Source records
# # # # #
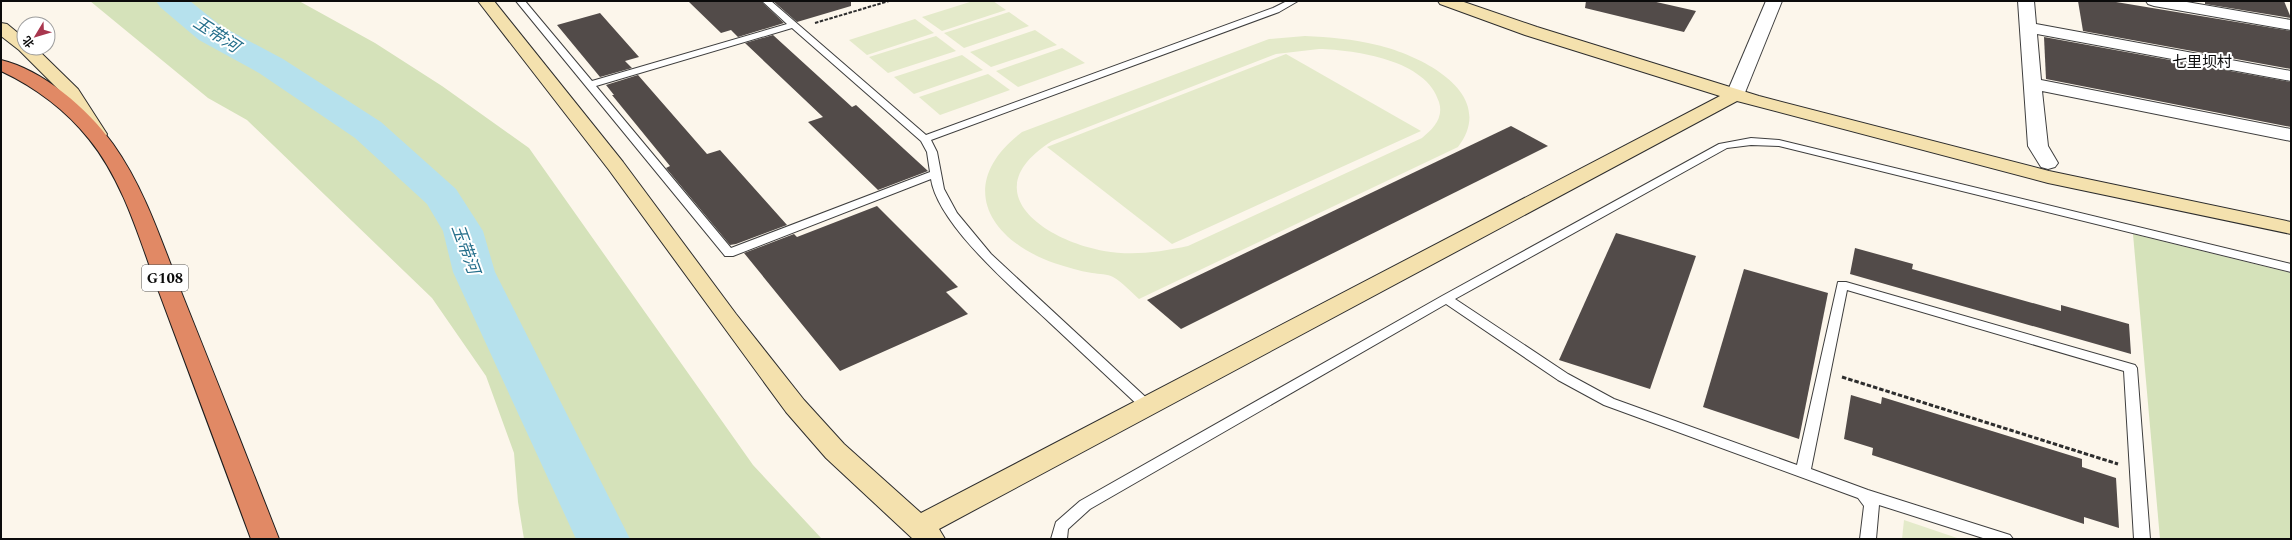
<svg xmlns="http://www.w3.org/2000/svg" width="2292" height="540" font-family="Spectral,'Noto Sans SC',serif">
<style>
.green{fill:#d5e2ba}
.pitch{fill:#e4eaca;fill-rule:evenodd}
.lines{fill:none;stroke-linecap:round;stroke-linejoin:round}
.river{fill:#b6e1ed;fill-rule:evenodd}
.building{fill:#524b49}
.lane-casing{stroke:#3e3e3e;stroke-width:2}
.street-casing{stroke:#3e3e3e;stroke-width:2}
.secondary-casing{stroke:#2d2d2d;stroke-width:2}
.highway-casing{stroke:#1c1c1c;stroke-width:2}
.path-far1{stroke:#2d2d2d;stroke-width:2;stroke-dasharray:3.5 1.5;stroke-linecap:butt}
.path{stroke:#2d2d2d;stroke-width:3;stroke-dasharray:4.5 2;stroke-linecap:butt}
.lane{fill:#fff;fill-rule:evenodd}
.street{fill:#fff;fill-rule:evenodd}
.secondary{fill:#f4e1ae;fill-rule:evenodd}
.highway{fill:#e18965;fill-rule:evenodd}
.labels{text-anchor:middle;stroke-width:4;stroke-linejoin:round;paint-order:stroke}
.far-quarter-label{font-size:15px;fill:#0b0b0b;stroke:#fff}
.shield{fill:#fff;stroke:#545454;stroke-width:1}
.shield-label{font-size:15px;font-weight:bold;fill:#0b0b0b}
.water-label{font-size:17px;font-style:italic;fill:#256f8b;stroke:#fff}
</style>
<rect width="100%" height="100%" fill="#fcf6eb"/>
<!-- green -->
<g class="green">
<polygon points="90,1 299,1 375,43 442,86 529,148 753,465 822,539 524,539 518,502 514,453 486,376 432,298 247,120 208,98"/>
<polygon points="2133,234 2291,273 2291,539 2160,539"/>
</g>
<!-- pitch -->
<g class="pitch">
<polygon points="973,1 993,1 1006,10 942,31 922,17"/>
<polygon points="1009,12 1029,26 964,48 944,33"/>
<polygon points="915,19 934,33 867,55 849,40"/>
<polygon points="1035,30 1057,45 991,67 970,52"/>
<polygon points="936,36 956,51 888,73 869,57"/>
<path d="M1305,36c24,1 48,3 72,9 43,10 122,48 81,102l-319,152c-8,-7 -17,-17 -26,-22 -5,-3 -14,-3 -21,-4 -13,-2 -25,-6 -38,-10 -68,-24 -98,-81 -32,-131l247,-93zM1319,49c37,1 108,11 120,53 5,16 -6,27 -17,36l-234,108c-27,6 -56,10 -84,5 -61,-11 -131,-60 -52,-110l224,-87z"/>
<polygon points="1062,48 1085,63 1018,87 996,71"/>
<polygon points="1286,54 1421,131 1172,244 1047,147"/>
<polygon points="962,55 983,70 914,94 894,77"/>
<polygon points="988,74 1010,90 940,115 919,97"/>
<polygon points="1904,520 1960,539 1902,539"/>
</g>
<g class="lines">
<!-- river -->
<polygon class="river" points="156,1 190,1 221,26 283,59 381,122 456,189 483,231 495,272 630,539 576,539 453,272 443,231 427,204 355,138 259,73 199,40 160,7"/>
</g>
<!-- building -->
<g class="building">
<polygon points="688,1 761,1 784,23 738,37 731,30 721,33"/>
<polygon points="773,1 851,1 851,6 797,22"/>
<polygon points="1586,1 1652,1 1696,11 1684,32 1585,8"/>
<polygon points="2078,1 2110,1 2291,31 2291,69 2083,31"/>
<polygon points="2205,1 2284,1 2291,18 2205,4"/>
<polygon points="600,13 639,57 625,61 632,68 600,77 557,25"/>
<polygon points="773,35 852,107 856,105 928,171 878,190 808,122 823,117 745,43"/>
<polygon points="2044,37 2291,82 2291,127 2046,79"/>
<polygon points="638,75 707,154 720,150 787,225 736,244 730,245 666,168 670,166 612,95 614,95 606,85"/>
<polygon points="1511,126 1548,146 1181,329 1147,300"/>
<polygon points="877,206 958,287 946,292 968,314 840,371 744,253 794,234 797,237"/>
<polygon points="1616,233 1696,256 1650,389 1559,360"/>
<polygon points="1855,248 1913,264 1912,269 2061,311 2061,305 2129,324 2131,354 1850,274"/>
<polygon points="1744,269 1828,293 1799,439 1703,407"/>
<polygon points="1851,395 1881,404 1882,397 2082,459 2082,467 2116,478 2119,528 2084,517 2084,524 1872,455 1873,448 1844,439"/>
</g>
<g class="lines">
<!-- lane casing -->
<g class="lane-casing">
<g id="lane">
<path d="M516,1h9l67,80 195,-57 -25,-23h9l155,134 347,-127 14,-7h11l-19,11 -348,128 6,12 7,37 13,24 34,41 161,149 2,3 -2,3h-10c-31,-29 -62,-58 -93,-87 -34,-32 -111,-97 -118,-143l-198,77h-8zM792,28l129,113 6,11 3,20 -199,76 -135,-162z"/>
<polygon points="1751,138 1779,140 2291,264 2291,272 1779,146 1751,145 1727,148 1455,299 1568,374 1614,399 1797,465 1838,282 1846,282 2135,365 2137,368 2150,539 2134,539 2124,371 1847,290 1811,469 1868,490 2010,535 2013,539 1986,539 1879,505 1876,539 1860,539 1864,506 1858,498 1604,405 1558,380 1446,304 1090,509 1068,529 1067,539 1051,539 1056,522 1080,501 1442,296 1719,144"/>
</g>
</g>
<!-- street casing -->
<g class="street-casing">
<g id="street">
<polygon points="1766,1 1782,1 1744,95 1741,99 1729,99 1726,95"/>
<polygon points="2018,1 2034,1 2036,24 2291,71 2291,81 2037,34 2041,80 2291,129 2291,141 2042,91 2048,146 2058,163 2055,167 2048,169 2041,167 2028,146"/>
<polygon points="2146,1 2181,1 2291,20 2291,30 2154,6 2148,4"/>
</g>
</g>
<!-- secondary casing -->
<g class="secondary-casing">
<g id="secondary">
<polygon points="478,1 494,1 623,162 736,314 804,400 844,444 921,513 1720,96 1525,35 1440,4 1438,1 1461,1 1537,27 1759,96 2049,171 2291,222 2291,234 2048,183 1737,101 939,529 945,539 913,539 826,458 786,412 609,170"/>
<polygon points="1,23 7,24 24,38 24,48 36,48 78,89 107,134 105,138 98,140 91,138 65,96 19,50 1,36"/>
</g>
</g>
<!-- highway casing -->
<g class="highway-casing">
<path id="highway" d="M1,60c42,10 87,49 112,84 32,45 49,99 69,150 33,82 65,163 97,245h-28c-30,-82 -61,-164 -92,-247 -19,-51 -35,-110 -70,-153 -23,-29 -54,-52 -88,-68z"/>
</g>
<!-- path-far1 -->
<polyline class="path-far1" points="815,23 889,1"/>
<!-- path -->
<polyline class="path" points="1842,377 2118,464"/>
<!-- lane -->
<use href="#lane" class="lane"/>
<!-- street -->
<use href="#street" class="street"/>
<!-- secondary -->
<use href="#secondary" class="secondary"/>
<!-- highway -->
<use href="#highway" class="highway"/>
</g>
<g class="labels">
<!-- far-quarter labels -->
<g class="far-quarter-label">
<text x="2202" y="67">七里坝村</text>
</g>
<!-- shield labels -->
<rect class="shield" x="142" y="265" width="46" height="26" rx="3"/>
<g class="shield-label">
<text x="165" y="283">G108</text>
</g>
<!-- water labels -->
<g class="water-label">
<text transform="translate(217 34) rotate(33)" y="6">玉带河</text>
<text transform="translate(466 249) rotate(70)" y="6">玉带河</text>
</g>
</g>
<!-- border -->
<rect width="2292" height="540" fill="none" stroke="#0b0b0b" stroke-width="4"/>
<!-- north arrow -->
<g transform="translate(36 36) rotate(232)"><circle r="19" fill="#ffffff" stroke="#9d9d9d"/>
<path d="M0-3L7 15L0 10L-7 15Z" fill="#a8364e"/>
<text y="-6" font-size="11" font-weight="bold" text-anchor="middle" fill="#0b0b0b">北</text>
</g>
</svg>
# # # # #
• _Work request_:
Show every line of the data that includes the string "dasharray".

• _Reply_:
.path-far1{stroke:#2d2d2d;stroke-width:2;stroke-dasharray:3.5 1.5;stroke-linecap:butt}
.path{stroke:#2d2d2d;stroke-width:3;stroke-dasharray:4.5 2;stroke-linecap:butt}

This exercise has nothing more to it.